Exercise description:
Given the entries below, please return each one exactly.

START Supplied entries

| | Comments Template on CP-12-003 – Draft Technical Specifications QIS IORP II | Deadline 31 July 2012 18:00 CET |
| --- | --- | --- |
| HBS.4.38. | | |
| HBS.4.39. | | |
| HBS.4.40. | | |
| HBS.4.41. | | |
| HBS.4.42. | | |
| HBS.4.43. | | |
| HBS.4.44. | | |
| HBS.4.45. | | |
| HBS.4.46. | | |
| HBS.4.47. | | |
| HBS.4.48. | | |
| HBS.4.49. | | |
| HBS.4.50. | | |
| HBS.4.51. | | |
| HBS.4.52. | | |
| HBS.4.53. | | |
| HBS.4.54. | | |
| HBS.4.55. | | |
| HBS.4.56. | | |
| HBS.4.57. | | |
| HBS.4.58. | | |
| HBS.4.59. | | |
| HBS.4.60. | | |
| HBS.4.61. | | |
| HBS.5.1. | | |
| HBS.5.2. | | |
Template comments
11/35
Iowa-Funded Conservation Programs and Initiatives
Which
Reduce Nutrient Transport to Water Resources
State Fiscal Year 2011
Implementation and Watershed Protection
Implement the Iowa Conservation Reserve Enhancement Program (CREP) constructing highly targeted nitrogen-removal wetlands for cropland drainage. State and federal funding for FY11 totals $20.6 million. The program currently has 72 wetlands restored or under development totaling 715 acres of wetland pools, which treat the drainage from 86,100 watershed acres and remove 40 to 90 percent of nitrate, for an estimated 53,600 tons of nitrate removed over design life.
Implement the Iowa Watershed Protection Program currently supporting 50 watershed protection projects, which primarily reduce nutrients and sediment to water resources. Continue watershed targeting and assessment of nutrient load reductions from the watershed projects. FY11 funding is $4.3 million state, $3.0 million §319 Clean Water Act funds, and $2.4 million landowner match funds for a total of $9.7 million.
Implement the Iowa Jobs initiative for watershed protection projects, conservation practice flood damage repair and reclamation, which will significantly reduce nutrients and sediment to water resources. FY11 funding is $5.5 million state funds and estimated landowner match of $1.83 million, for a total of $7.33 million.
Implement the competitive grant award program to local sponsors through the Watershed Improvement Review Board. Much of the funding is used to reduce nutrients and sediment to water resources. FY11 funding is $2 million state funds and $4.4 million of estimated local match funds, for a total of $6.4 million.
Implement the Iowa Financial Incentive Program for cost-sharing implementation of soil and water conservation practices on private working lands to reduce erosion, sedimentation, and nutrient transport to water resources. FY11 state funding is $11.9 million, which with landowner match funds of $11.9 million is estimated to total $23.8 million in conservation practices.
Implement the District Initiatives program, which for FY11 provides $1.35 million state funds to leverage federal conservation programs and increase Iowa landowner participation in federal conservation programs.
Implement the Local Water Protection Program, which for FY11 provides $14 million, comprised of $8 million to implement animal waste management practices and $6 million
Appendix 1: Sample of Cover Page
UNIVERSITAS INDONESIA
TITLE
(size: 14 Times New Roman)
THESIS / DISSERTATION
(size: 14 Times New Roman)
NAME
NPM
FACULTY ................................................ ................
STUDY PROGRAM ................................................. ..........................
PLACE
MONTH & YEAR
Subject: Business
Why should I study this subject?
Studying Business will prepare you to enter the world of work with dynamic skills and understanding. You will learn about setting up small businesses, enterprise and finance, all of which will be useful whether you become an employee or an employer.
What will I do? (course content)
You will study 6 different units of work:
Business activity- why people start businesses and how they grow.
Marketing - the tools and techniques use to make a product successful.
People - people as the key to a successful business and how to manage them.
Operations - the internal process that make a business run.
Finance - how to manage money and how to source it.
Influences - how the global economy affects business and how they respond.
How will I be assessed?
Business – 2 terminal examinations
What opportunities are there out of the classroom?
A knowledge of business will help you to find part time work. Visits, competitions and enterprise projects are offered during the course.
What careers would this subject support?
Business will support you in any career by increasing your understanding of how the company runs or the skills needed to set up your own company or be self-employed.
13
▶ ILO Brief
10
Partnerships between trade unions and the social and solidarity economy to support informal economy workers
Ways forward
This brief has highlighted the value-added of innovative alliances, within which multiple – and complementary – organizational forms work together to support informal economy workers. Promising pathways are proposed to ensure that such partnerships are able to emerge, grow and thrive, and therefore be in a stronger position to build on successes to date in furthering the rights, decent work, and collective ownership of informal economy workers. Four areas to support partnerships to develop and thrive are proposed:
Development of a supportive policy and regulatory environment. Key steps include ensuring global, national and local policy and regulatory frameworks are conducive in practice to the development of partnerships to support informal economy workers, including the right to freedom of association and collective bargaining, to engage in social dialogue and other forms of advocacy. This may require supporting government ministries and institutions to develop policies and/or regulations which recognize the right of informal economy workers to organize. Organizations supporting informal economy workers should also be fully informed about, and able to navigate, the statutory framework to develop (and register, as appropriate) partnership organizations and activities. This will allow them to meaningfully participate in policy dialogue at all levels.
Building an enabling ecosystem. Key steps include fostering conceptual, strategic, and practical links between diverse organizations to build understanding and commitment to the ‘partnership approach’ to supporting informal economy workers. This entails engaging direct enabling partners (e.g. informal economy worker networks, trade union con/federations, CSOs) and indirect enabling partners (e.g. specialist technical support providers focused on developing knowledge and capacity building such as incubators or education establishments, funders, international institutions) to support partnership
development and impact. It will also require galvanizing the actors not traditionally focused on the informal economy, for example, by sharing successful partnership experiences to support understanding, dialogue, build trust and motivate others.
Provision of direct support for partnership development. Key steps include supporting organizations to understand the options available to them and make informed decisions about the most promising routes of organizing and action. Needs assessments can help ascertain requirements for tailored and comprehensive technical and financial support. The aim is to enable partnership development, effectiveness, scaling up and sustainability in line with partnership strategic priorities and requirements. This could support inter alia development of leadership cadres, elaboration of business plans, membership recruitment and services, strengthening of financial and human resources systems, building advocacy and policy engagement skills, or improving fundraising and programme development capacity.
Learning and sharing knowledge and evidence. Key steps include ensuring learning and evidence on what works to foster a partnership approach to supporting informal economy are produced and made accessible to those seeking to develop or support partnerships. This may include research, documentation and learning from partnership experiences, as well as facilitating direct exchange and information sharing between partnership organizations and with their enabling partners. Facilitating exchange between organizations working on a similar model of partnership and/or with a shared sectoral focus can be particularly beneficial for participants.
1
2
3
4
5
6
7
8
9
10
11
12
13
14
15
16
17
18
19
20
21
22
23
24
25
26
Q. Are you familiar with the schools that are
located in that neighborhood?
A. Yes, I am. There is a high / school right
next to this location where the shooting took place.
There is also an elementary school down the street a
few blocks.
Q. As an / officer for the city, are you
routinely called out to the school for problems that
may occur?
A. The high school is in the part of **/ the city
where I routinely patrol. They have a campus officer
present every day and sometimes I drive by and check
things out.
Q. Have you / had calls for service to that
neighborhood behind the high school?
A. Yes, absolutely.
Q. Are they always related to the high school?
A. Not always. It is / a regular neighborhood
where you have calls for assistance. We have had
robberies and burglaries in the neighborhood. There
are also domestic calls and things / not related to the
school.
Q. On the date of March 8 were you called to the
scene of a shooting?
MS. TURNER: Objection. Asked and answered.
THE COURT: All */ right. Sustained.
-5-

END Supplied entries

The answer:
| | Comments Template on CP-12-003 – Draft Technical Specifications QIS IORP II | Deadline 31 July 2012 18:00 CET |
| --- | --- | --- |
| HBS.4.38. | | |
| HBS.4.39. | | |
| HBS.4.40. | | |
| HBS.4.41. | | |
| HBS.4.42. | | |
| HBS.4.43. | | |
| HBS.4.44. | | |
| HBS.4.45. | | |
| HBS.4.46. | | |
| HBS.4.47. | | |
| HBS.4.48. | | |
| HBS.4.49. | | |
| HBS.4.50. | | |
| HBS.4.51. | | |
| HBS.4.52. | | |
| HBS.4.53. | | |
| HBS.4.54. | | |
| HBS.4.55. | | |
| HBS.4.56. | | |
| HBS.4.57. | | |
| HBS.4.58. | | |
| HBS.4.59. | | |
| HBS.4.60. | | |
| HBS.4.61. | | |
| HBS.5.1. | | |
| HBS.5.2. | | |
Template comments
11/35
Iowa-Funded Conservation Programs and Initiatives
Which
Reduce Nutrient Transport to Water Resources
State Fiscal Year 2011
Implementation and Watershed Protection
Implement the Iowa Conservation Reserve Enhancement Program (CREP) constructing highly targeted nitrogen-removal wetlands for cropland drainage. State and federal funding for FY11 totals $20.6 million. The program currently has 72 wetlands restored or under development totaling 715 acres of wetland pools, which treat the drainage from 86,100 watershed acres and remove 40 to 90 percent of nitrate, for an estimated 53,600 tons of nitrate removed over design life.
Implement the Iowa Watershed Protection Program currently supporting 50 watershed protection projects, which primarily reduce nutrients and sediment to water resources. Continue watershed targeting and assessment of nutrient load reductions from the watershed projects. FY11 funding is $4.3 million state, $3.0 million §319 Clean Water Act funds, and $2.4 million landowner match funds for a total of $9.7 million.
Implement the Iowa Jobs initiative for watershed protection projects, conservation practice flood damage repair and reclamation, which will significantly reduce nutrients and sediment to water resources. FY11 funding is $5.5 million state funds and estimated landowner match of $1.83 million, for a total of $7.33 million.
Implement the competitive grant award program to local sponsors through the Watershed Improvement Review Board. Much of the funding is used to reduce nutrients and sediment to water resources. FY11 funding is $2 million state funds and $4.4 million of estimated local match funds, for a total of $6.4 million.
Implement the Iowa Financial Incentive Program for cost-sharing implementation of soil and water conservation practices on private working lands to reduce erosion, sedimentation, and nutrient transport to water resources. FY11 state funding is $11.9 million, which with landowner match funds of $11.9 million is estimated to total $23.8 million in conservation practices.
Implement the District Initiatives program, which for FY11 provides $1.35 million state funds to leverage federal conservation programs and increase Iowa landowner participation in federal conservation programs.
Implement the Local Water Protection Program, which for FY11 provides $14 million, comprised of $8 million to implement animal waste management practices and $6 million
Appendix 1: Sample of Cover Page
UNIVERSITAS INDONESIA
TITLE
(size: 14 Times New Roman)
THESIS / DISSERTATION
(size: 14 Times New Roman)
NAME
NPM
FACULTY ................................................ ................
STUDY PROGRAM ................................................. ..........................
PLACE
MONTH & YEAR
Subject: Business
Why should I study this subject?
Studying Business will prepare you to enter the world of work with dynamic skills and understanding. You will learn about setting up small businesses, enterprise and finance, all of which will be useful whether you become an employee or an employer.
What will I do? (course content)
You will study 6 different units of work:
Business activity- why people start businesses and how they grow.
Marketing - the tools and techniques use to make a product successful.
People - people as the key to a successful business and how to manage them.
Operations - the internal process that make a business run.
Finance - how to manage money and how to source it.
Influences - how the global economy affects business and how they respond.
How will I be assessed?
Business – 2 terminal examinations
What opportunities are there out of the classroom?
A knowledge of business will help you to find part time work. Visits, competitions and enterprise projects are offered during the course.
What careers would this subject support?
Business will support you in any career by increasing your understanding of how the company runs or the skills needed to set up your own company or be self-employed.
13
▶ ILO Brief
10
Partnerships between trade unions and the social and solidarity economy to support informal economy workers
Ways forward
This brief has highlighted the value-added of innovative alliances, within which multiple – and complementary – organizational forms work together to support informal economy workers. Promising pathways are proposed to ensure that such partnerships are able to emerge, grow and thrive, and therefore be in a stronger position to build on successes to date in furthering the rights, decent work, and collective ownership of informal economy workers. Four areas to support partnerships to develop and thrive are proposed:
Development of a supportive policy and regulatory environment. Key steps include ensuring global, national and local policy and regulatory frameworks are conducive in practice to the development of partnerships to support informal economy workers, including the right to freedom of association and collective bargaining, to engage in social dialogue and other forms of advocacy. This may require supporting government ministries and institutions to develop policies and/or regulations which recognize the right of informal economy workers to organize. Organizations supporting informal economy workers should also be fully informed about, and able to navigate, the statutory framework to develop (and register, as appropriate) partnership organizations and activities. This will allow them to meaningfully participate in policy dialogue at all levels.
Building an enabling ecosystem. Key steps include fostering conceptual, strategic, and practical links between diverse organizations to build understanding and commitment to the ‘partnership approach’ to supporting informal economy workers. This entails engaging direct enabling partners (e.g. informal economy worker networks, trade union con/federations, CSOs) and indirect enabling partners (e.g. specialist technical support providers focused on developing knowledge and capacity building such as incubators or education establishments, funders, international institutions) to support partnership
development and impact. It will also require galvanizing the actors not traditionally focused on the informal economy, for example, by sharing successful partnership experiences to support understanding, dialogue, build trust and motivate others.
Provision of direct support for partnership development. Key steps include supporting organizations to understand the options available to them and make informed decisions about the most promising routes of organizing and action. Needs assessments can help ascertain requirements for tailored and comprehensive technical and financial support. The aim is to enable partnership development, effectiveness, scaling up and sustainability in line with partnership strategic priorities and requirements. This could support inter alia development of leadership cadres, elaboration of business plans, membership recruitment and services, strengthening of financial and human resources systems, building advocacy and policy engagement skills, or improving fundraising and programme development capacity.
Learning and sharing knowledge and evidence. Key steps include ensuring learning and evidence on what works to foster a partnership approach to supporting informal economy are produced and made accessible to those seeking to develop or support partnerships. This may include research, documentation and learning from partnership experiences, as well as facilitating direct exchange and information sharing between partnership organizations and with their enabling partners. Facilitating exchange between organizations working on a similar model of partnership and/or with a shared sectoral focus can be particularly beneficial for participants.
1
2
3
4
5
6
7
8
9
10
11
12
13
14
15
16
17
18
19
20
21
22
23
24
25
26
Q. Are you familiar with the schools that are
located in that neighborhood?
A. Yes, I am. There is a high / school right
next to this location where the shooting took place.
There is also an elementary school down the street a
few blocks.
Q. As an / officer for the city, are you
routinely called out to the school for problems that
may occur?
A. The high school is in the part of **/ the city
where I routinely patrol. They have a campus officer
present every day and sometimes I drive by and check
things out.
Q. Have you / had calls for service to that
neighborhood behind the high school?
A. Yes, absolutely.
Q. Are they always related to the high school?
A. Not always. It is / a regular neighborhood
where you have calls for assistance. We have had
robberies and burglaries in the neighborhood. There
are also domestic calls and things / not related to the
school.
Q. On the date of March 8 were you called to the
scene of a shooting?
MS. TURNER: Objection. Asked and answered.
THE COURT: All */ right. Sustained.
-5-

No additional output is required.